The acetylene tanks blew then. The back of the living quarters
imploded, as if under a direct hit by a bomb. The hot air
scorched my lungs and brought tears to my eyes.
Wanda! My God! If she were hurt,
I’d get vengeance
on them all—Libyans and Americans.
I reached the door to the kitchen area just as a dark-skinned
man, his black hair glistening with shards of glass, crawled
out of a pile of rubble from the ruins of the control tower,
an automatic pistol gripped in his left hand. He screamed
in Arabic and pulled the trigger. The slug slammed into the
metal door at head level and a fragment of the bullet caught
me in the neck. I stood there for a second stunned into immobility.
And then a second shell ripped by my head and I fell through
the door.
Screaming myself now, I scrambled on hands and knees toward
the inner door that led to the galley.
“I’m Canadian, you bastards, I’m Canadian,” I
was screaming in Arabic.
Wanda was near the stove, caught beneath a fallen metal
exhaust duct. As I ripped the material away, I could feel
the growing heat. One of the propane tanks that fed the kitchen
had gone up and the dining room was an inferno.
I had to get her outside and to a lifeboat.
When I pulled her free, her head
fell at a grotesque angle and I had to struggle to control
myself. As a diver I’d
learned to put a lid on fear, but this wasn’t my own
life at stake, it was my wife’s. I hadn’t prepared
myself to face that.
I put my ear to her mouth and thought I felt a light waft
of air. She was still breathing at least.
And then I turned her on her back to give her some air and
saw what remained of her chest.
I was sick, then. Wanda hadn’t
been crushed by the exhaust duct. No, something else had
done this. A weapon. Someone had shot her at close range.
Her eyes fluttered open and I watched her lips quiver. Each
painful movement was a stab in my heart.
“Derek,” she whispered,
her eyes unable to focus on my face.
“I’m here,” I said. “I
love you.”
I tried to shield her head from the overheated air rushing
past.
She struggled to speak again
and I bent to kiss her lips, to quiet her, to tell her
she didn’t need to speak.
But she tried to avert her head
and whispered, “No,
Derek.

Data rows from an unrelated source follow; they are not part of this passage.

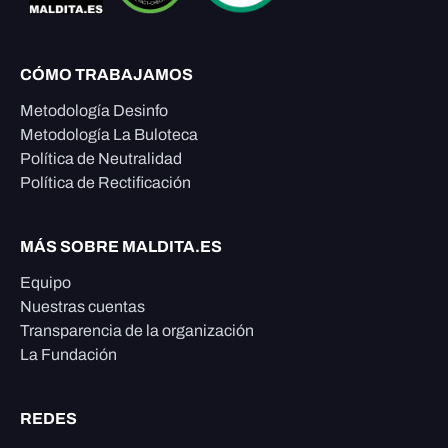
CÓMO TRABAJAMOS
Metodología Desinfo
Metodología La Buloteca
Política de Neutralidad
Política de Rectificación
MÁS SOBRE MALDITA.ES
Equipo
Nuestras cuentas
Transparencia de la organización
La Fundación
REDES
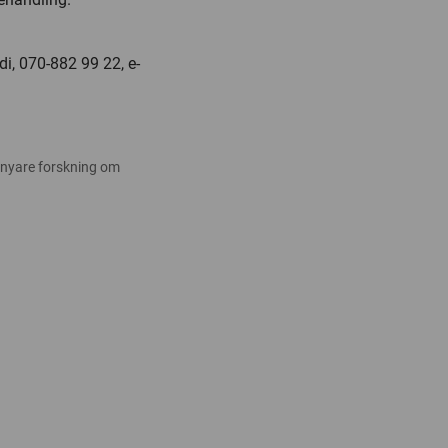
, 070-882 99 22, e-
 nyare forskning om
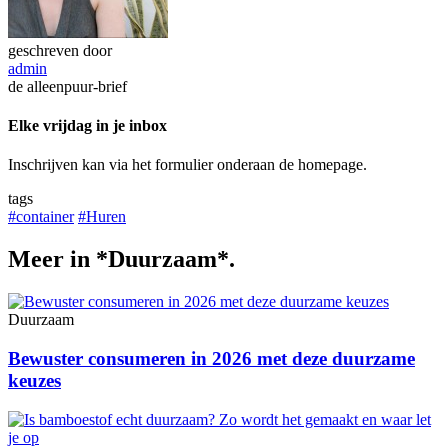
geschreven door
admin
de alleenpuur-brief
Elke vrijdag in je inbox
Inschrijven kan via het formulier onderaan de homepage.
tags
#container
#Huren
Meer in *Duurzaam*.
Duurzaam
Bewuster consumeren in 2026 met deze duurzame
keuzes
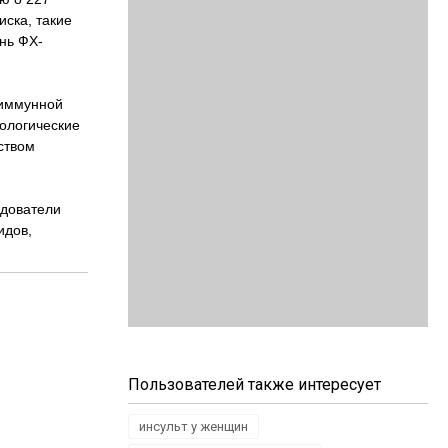
иска, такие
ень ФХ-
 иммунной
нологические
ством
едователи
идов,
Пользователей также интересует
инсульт у женщин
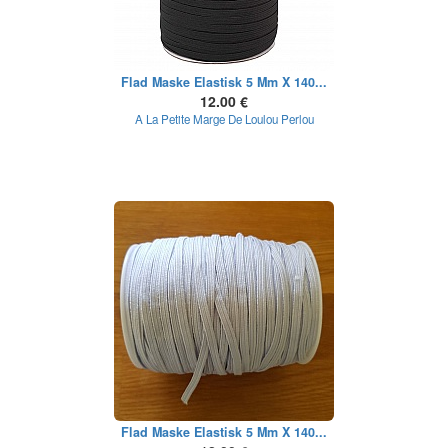
Flad Maske Elastisk 5 Mm X 140...
12.00 €
A La Petite Marge De Loulou Perlou
Flad Maske Elastisk 5 Mm X 140...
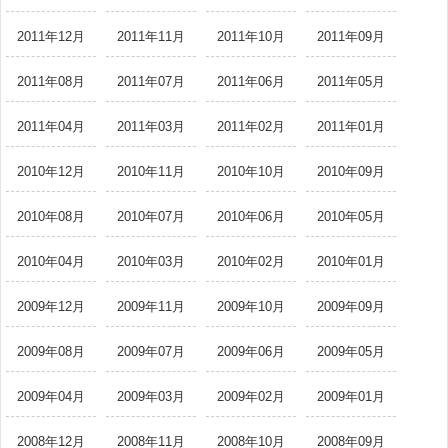
2011年12月
2011年11月
2011年10月
2011年09月
2011年08月
2011年07月
2011年06月
2011年05月
2011年04月
2011年03月
2011年02月
2011年01月
2010年12月
2010年11月
2010年10月
2010年09月
2010年08月
2010年07月
2010年06月
2010年05月
2010年04月
2010年03月
2010年02月
2010年01月
2009年12月
2009年11月
2009年10月
2009年09月
2009年08月
2009年07月
2009年06月
2009年05月
2009年04月
2009年03月
2009年02月
2009年01月
2008年12月
2008年11月
2008年10月
2008年09月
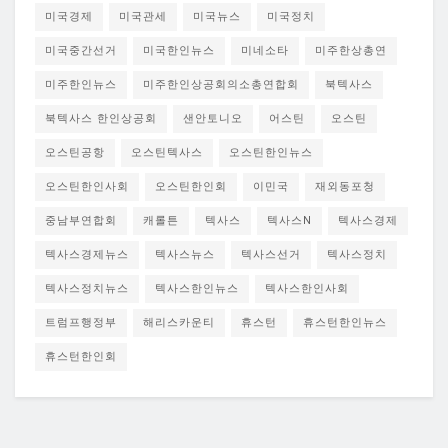
미국경제
미국관세
미국뉴스
미국정치
미국중간선거
미국한인뉴스
미네소타
미주한상총연
미주한인뉴스
미주한인상공회의소총연합회
북텍사스
북텍사스 한인상공회
샌안토니오
어스틴
오스틴
오스틴공항
오스틴텍사스
오스틴한인뉴스
오스틴한인사회
오스틴한인회
이민국
재외동포청
중남부연합회
캐롤튼
텍사스
텍사스N
텍사스경제
텍사스경제뉴스
텍사스뉴스
텍사스선거
텍사스정치
텍사스정치뉴스
텍사스한인뉴스
텍사스한인사회
트럼프행정부
해리스카운티
휴스턴
휴스턴한인뉴스
휴스턴한인회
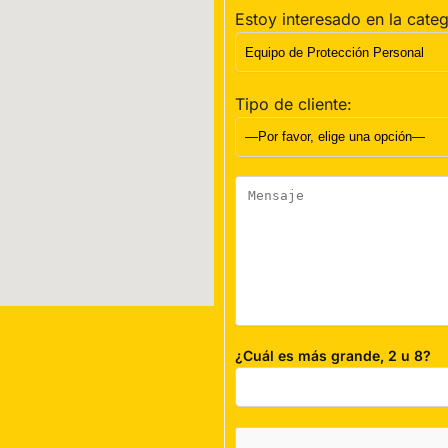
Estoy interesado en la categ
Tipo de cliente:
¿Cuál es más grande, 2 u 8?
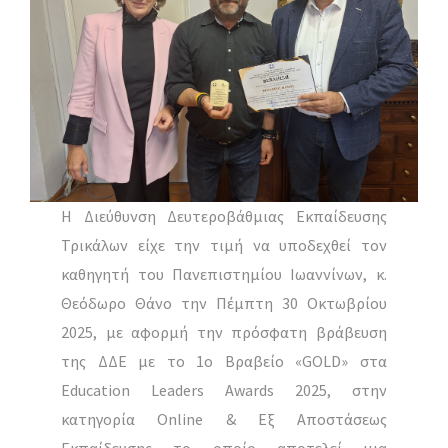
Η Διεύθυνση Δευτεροβάθμιας Εκπαίδευσης
Τρικάλων είχε την τιμή να υποδεχθεί τον
καθηγητή του Πανεπιστημίου Ιωαννίνων, κ.
Θεόδωρο Θάνο την Πέμπτη 30 Οκτωβρίου
2025, με αφορμή την πρόσφατη βράβευση
της ΔΔΕ με το 1ο Βραβείο «GOLD» στα
Education Leaders Awards 2025, στην
κατηγορία Online & Εξ Αποστάσεως
Εκπαίδευσης το οποίο αποτελεί μια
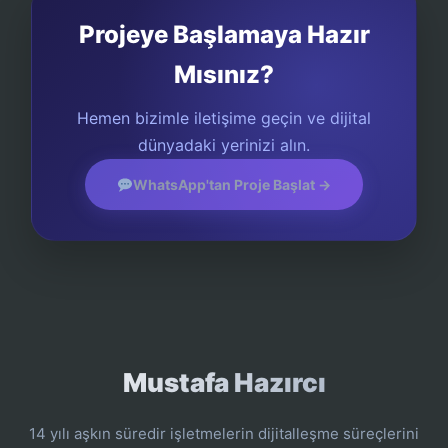
Projeye Başlamaya Hazır
Mısınız?
Hemen bizimle iletişime geçin ve dijital
dünyadaki yerinizi alın.
WhatsApp'tan Proje Başlat →
Mustafa Hazırcı
14 yılı aşkın süredir işletmelerin dijitalleşme süreçlerini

Listen!” A surge of life momentarily animated
her face, but her eyes were swinging wildly.
“It was me . . . the ambassador.
Mio . . . Stop them!”
And just as quickly the energy dissipated like the last
flicker of a dying candle.
Mio. She’d reverted to
Italian. Mine. But my what?
I bent over her, waiting, my cheek and ear brushing her
lips.
Waiting ... but there was no breath there now.
It was useless to drag her to
the boat. Tears welled up, but wouldn’t fall. A cold rage seized me. And then
I looked again at her lifeless features—twisted in
pain—and bent over in agony, oblivious to the flames
that were spreading from the dining room to the kitchen.
And then there was only one thought in my mind, all other
pain, all danger far away outside me.
Someone, somewhere, would pay
for this. Nothing else mattered now.